Records from a data source
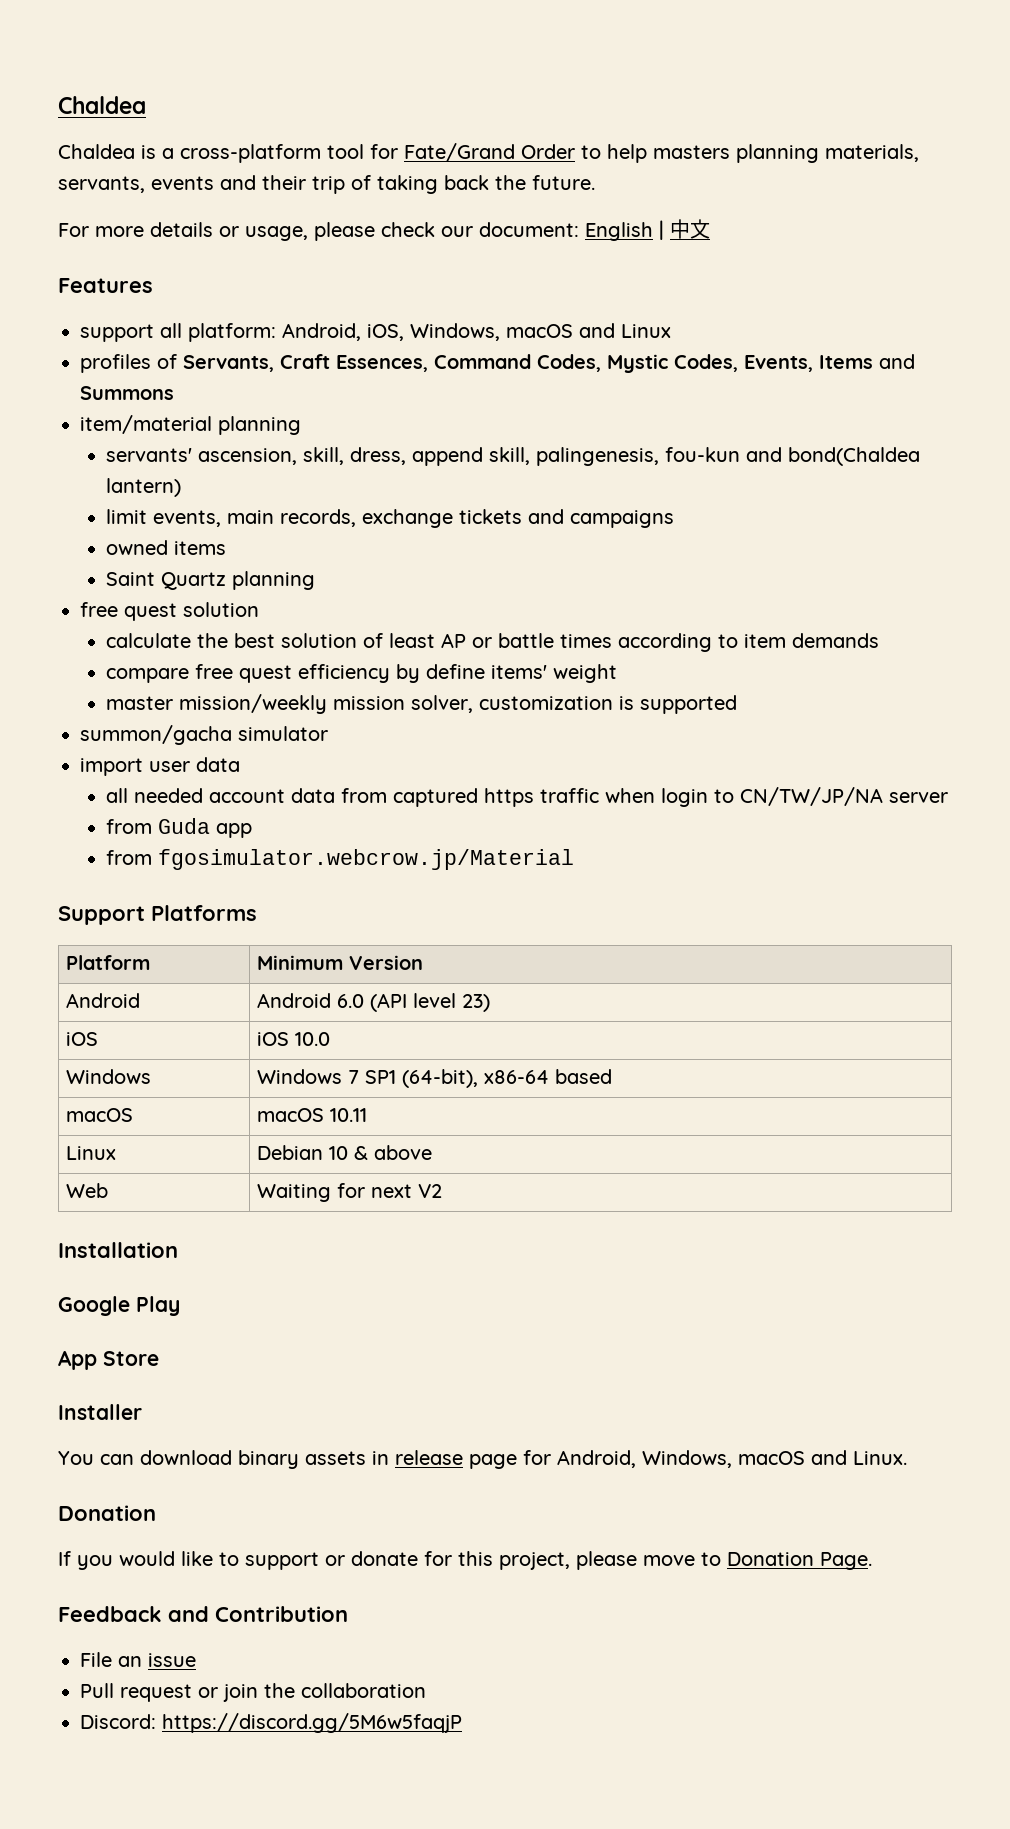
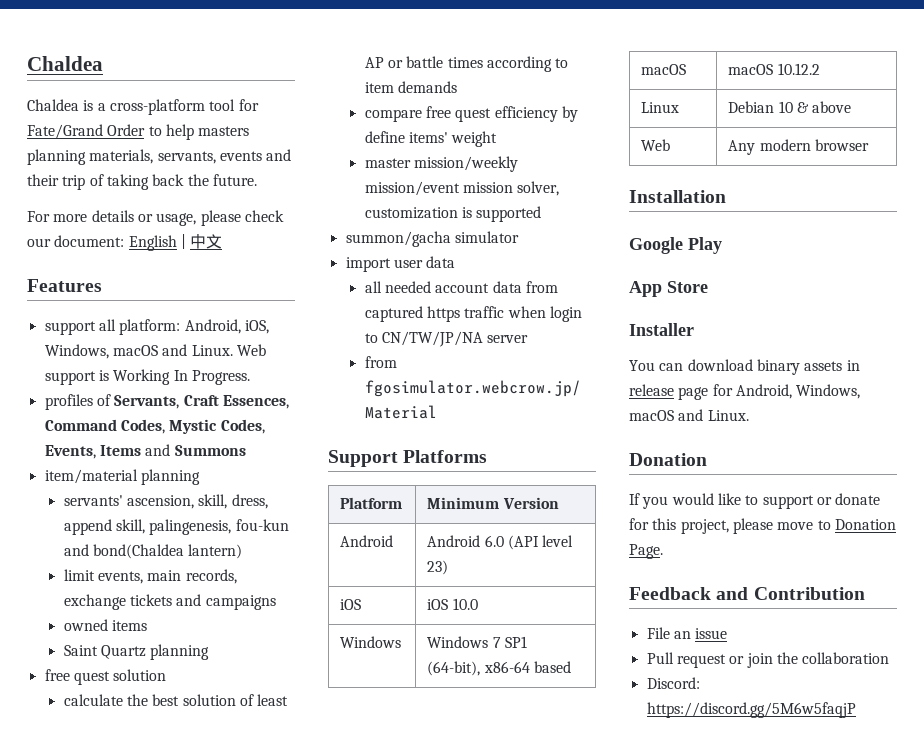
[621,324,671,338] Linux -> [191,344,266,356] [44,369,250,385] Linux. Web support is Working In Progress.
(327, 704) none -> [364,181,460,196] mission/event
[105,818,252,838] // from Guda app -> (529, 339) none
[330,1108,368,1122] 10.11 -> [777,63,820,75] 10.12.2
[257,1183,443,1202] Waiting for next V2 -> [728,139,869,155] Any modern browser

Problem details – Type out each line of the records above exactly, skipping any pictures.

Response area –
[621,324,671,338] Linux -> [191,344,266,356] [44,369,250,385] Linux. Web support is Working In Progress.
(327, 704) none -> [364,181,460,196] mission/event
[105,818,252,838] // from Guda app -> (529, 339) none
[330,1108,368,1122] 10.11 -> [777,63,820,75] 10.12.2
[257,1183,443,1202] Waiting for next V2 -> [728,139,869,155] Any modern browser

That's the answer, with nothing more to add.